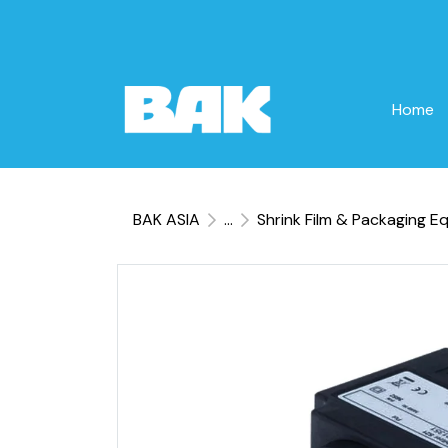
Home
BAK ASIA
...
Shrink Film & Packaging E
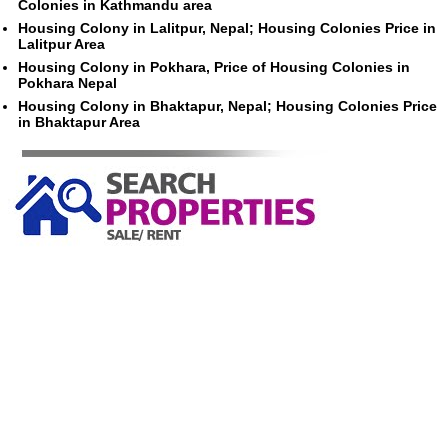
Colonies in Kathmandu area
Housing Colony in Lalitpur, Nepal; Housing Colonies Price in
Lalitpur Area
Housing Colony in Pokhara, Price of Housing Colonies in
Pokhara Nepal
Housing Colony in Bhaktapur, Nepal; Housing Colonies Price
in Bhaktapur Area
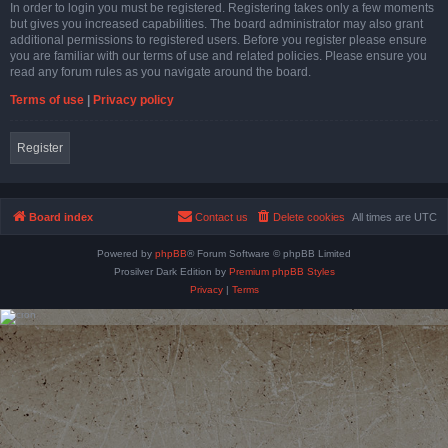
In order to login you must be registered. Registering takes only a few moments
but gives you increased capabilities. The board administrator may also grant
additional permissions to registered users. Before you register please ensure
you are familiar with our terms of use and related policies. Please ensure you
read any forum rules as you navigate around the board.
Terms of use
|
Privacy policy
Register
Board index
Contact us
Delete cookies
All times are
UTC
Powered by
phpBB
® Forum Software © phpBB Limited
Prosilver Dark Edition by
Premium phpBB Styles
Privacy
|
Terms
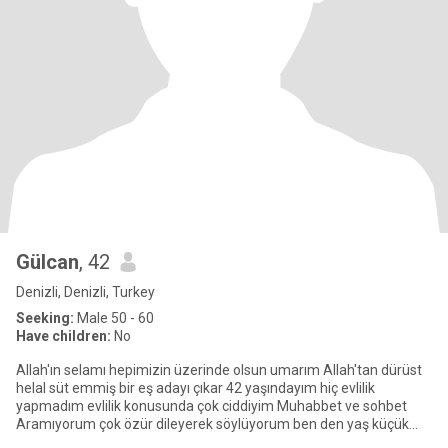
Gülcan
, 42
Denizli, Denizli, Turkey
Seeking:
Male 50 - 60
Have children:
No
Allah'ın selamı hepimizin üzerinde olsun umarım Allah'tan dürüst
helal süt emmiş bir eş adayı çıkar 42 yaşındayım hiç evlilik
yapmadım evlilik konusunda çok ciddiyim Muhabbet ve sohbet
Aramıyorum çok özür dileyerek söylüyorum ben den yaş küçük
olanla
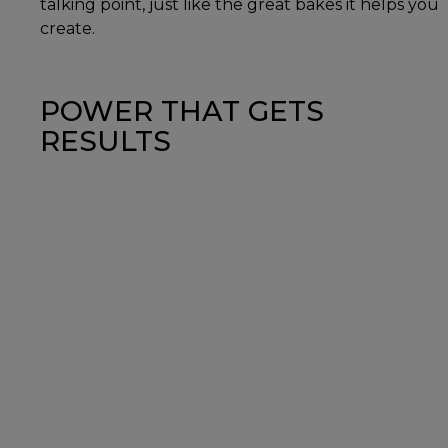
talking point, just like the great bakes it helps you
create.
POWER THAT GETS
RESULTS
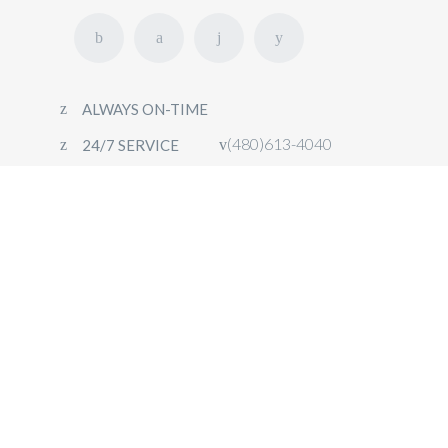
ALWAYS ON-TIME
(480)613-4040
24/7 SERVICE
HOME
FLEET
OUR SERVICES
CONTACT
BOOK NOW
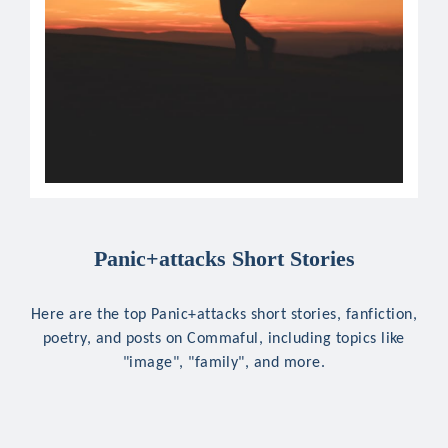
Panic+attacks Short Stories
Here are the top Panic+attacks short stories, fanfiction,
poetry, and posts on Commaful, including topics like
"image", "family", and more.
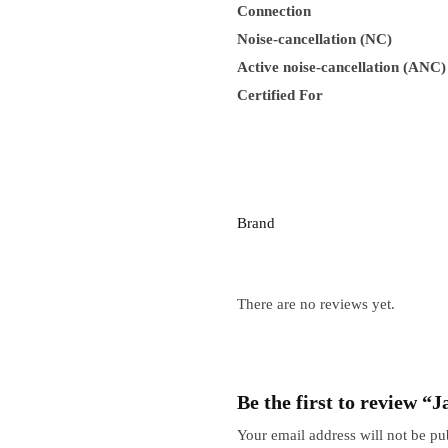
Connection
Noise-cancellation (NC)
Active noise-cancellation (ANC)
Certified For
Brand
There are no reviews yet.
Be the first to review 
Your email address will not be pu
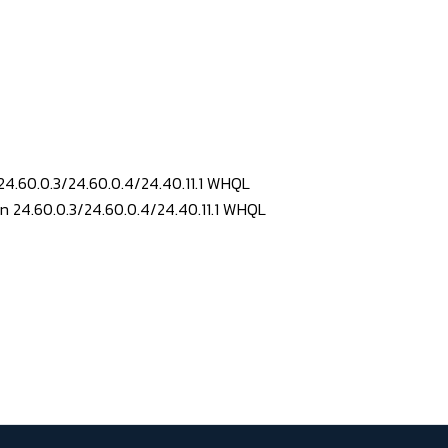
24.60.0.3/24.60.0.4/24.40.11.1 WHQL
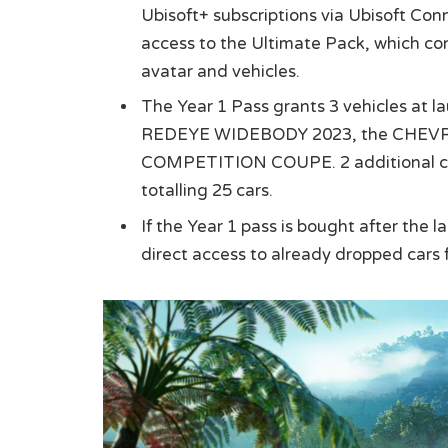
Ubisoft+ subscriptions via Ubisoft Con
access to the Ultimate Pack, which con
avatar and vehicles.
The Year 1 Pass grants 3 vehicles 
REDEYE WIDEBODY 2023, the CHEV
COMPETITION COUPE. 2 additional cars
totalling 25 cars.
If the Year 1 pass is bought after the 
direct access to already dropped cars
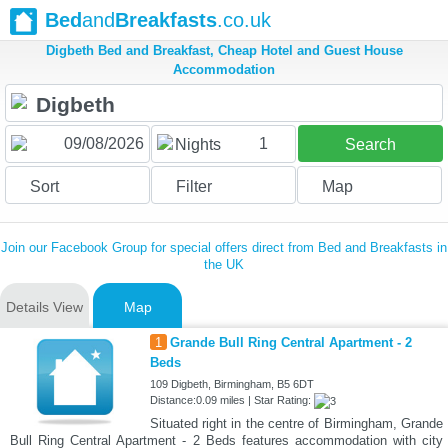
Bed
and
Breakfasts
.co.uk
Digbeth Bed and Breakfast, Cheap Hotel and Guest House
Accommodation
1
Nights
Search
Sort
Filter
Map
Join our Facebook Group for special offers direct from Bed and Breakfasts in
the UK
Details View
Map
1
Grande Bull Ring Central Apartment - 2
Beds
109 Digbeth, Birmingham, B5 6DT
Distance:0.09 miles | Star Rating:
Situated right in the centre of Birmingham, Grande
Bull Ring Central Apartment - 2 Beds features accommodation with city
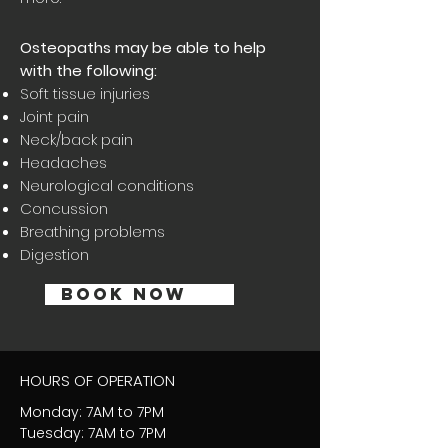
Osteopaths may be able to help
with the following:
Soft tissue injuries
Joint pain
Neck/back pain
Headaches
Neurological conditions
Concussion
Breathing problems
Dige
stion
BOOK NOW
HOURS OF OPERATION
Monday: 7AM to 7PM
Tuesday: 7AM to 7PM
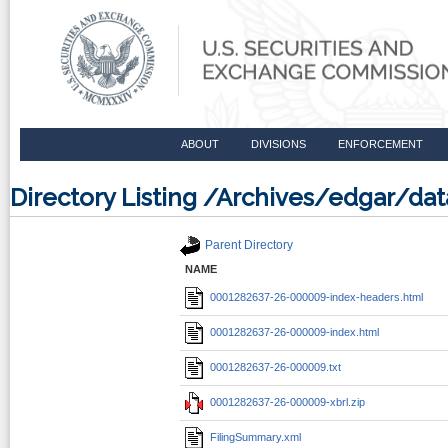
ABOUT
DIVISIONS
ENFORCEMENT
Directory Listing /Archives/edgar/d
Parent Directory
NAME
0001282637-26-000009-index-headers.html
0001282637-26-000009-index.html
0001282637-26-000009.txt
0001282637-26-000009-xbrl.zip
FilingSummary.xml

------------------------------------------------------------

- BRIEF
Reproduce, word for word, all of the text in the data above, leaving out the pictures.

- COMPLETED EXERCISE
Home
BAK ASIA
...
Shrink Film & Packaging E
Colonies in Kathmandu area
Housing Colony in Lalitpur, Nepal; Housing Colonies Price in
Lalitpur Area
Housing Colony in Pokhara, Price of Housing Colonies in
Pokhara Nepal
Housing Colony in Bhaktapur, Nepal; Housing Colonies Price
in Bhaktapur Area
In order to login you must be registered. Registering takes only a few moments
but gives you increased capabilities. The board administrator may also grant
additional permissions to registered users. Before you register please ensure
you are familiar with our terms of use and related policies. Please ensure you
read any forum rules as you navigate around the board.
Terms of use
|
Privacy policy
Register
Board index
Contact us
Delete cookies
All times are
UTC
Powered by
phpBB
® Forum Software © phpBB Limited
Prosilver Dark Edition by
Premium phpBB Styles
Privacy
|
Terms
Gülcan
, 42
Denizli, Denizli, Turkey
Seeking:
Male 50 - 60
Have children:
No
Allah'ın selamı hepimizin üzerinde olsun umarım Allah'tan dürüst
helal süt emmiş bir eş adayı çıkar 42 yaşındayım hiç evlilik
yapmadım evlilik konusunda çok ciddiyim Muhabbet ve sohbet
Aramıyorum çok özür dileyerek söylüyorum ben den yaş küçük
olanla
talking point, just like the great bakes it helps you
create.
POWER THAT GETS
RESULTS
ALWAYS ON-TIME
(480)613-4040
24/7 SERVICE
HOME
FLEET
OUR SERVICES
CONTACT
BOOK NOW
Panic+attacks Short Stories
Here are the top Panic+attacks short stories, fanfiction,
poetry, and posts on Commaful, including topics like
"image", "family", and more.
Connection
Noise-cancellation (NC)
Active noise-cancellation (ANC)
Certified For
Brand
There are no reviews yet.
Be the first to review 
Your email address will not be pu
24.60.0.3/24.60.0.4/24.40.11.1 WHQL
Ubisoft+ subscriptions via Ubisoft Con
access to the Ultimate Pack, which con
avatar and vehicles.
The Year 1 Pass grants 3 vehicles 
REDEYE WIDEBODY 2023, the CHEV
COMPETITION COUPE. 2 additional cars
totalling 25 cars.
If the Year 1 pass is bought after the 
direct access to already dropped cars
Bed
and
Breakfasts
.co.uk
Digbeth Bed and Breakfast, Cheap Hotel and Guest House
Accommodation
1
Nights
Search
Sort
Filter
Map
Join our Facebook Group for special offers direct from Bed and Breakfasts in
the UK
Details View
Map
1
Grande Bull Ring Central Apartment - 2
Beds
109 Digbeth, Birmingham, B5 6DT
Distance:0.09 miles | Star Rating:
Situated right in the centre of Birmingham, Grande
Bull Ring Central Apartment - 2 Beds features accommodation with city
Osteopaths may be able to help
with the following:
Soft tissue injuries
Joint pain
Neck/back pain
Headaches
Neurological conditions
Concussion
Breathing problems
Dige
stion
BOOK NOW
HOURS OF OPERATION
Monday: 7AM to 7PM
Tuesday: 7AM to 7PM
ABOUT
DIVISIONS
ENFORCEMENT
Directory Listing /Archives/edgar/d
Parent Directory
NAME
0001282637-26-000009-index-headers.html
0001282637-26-000009-index.html
0001282637-26-000009.txt
0001282637-26-000009-xbrl.zip
FilingSummary.xml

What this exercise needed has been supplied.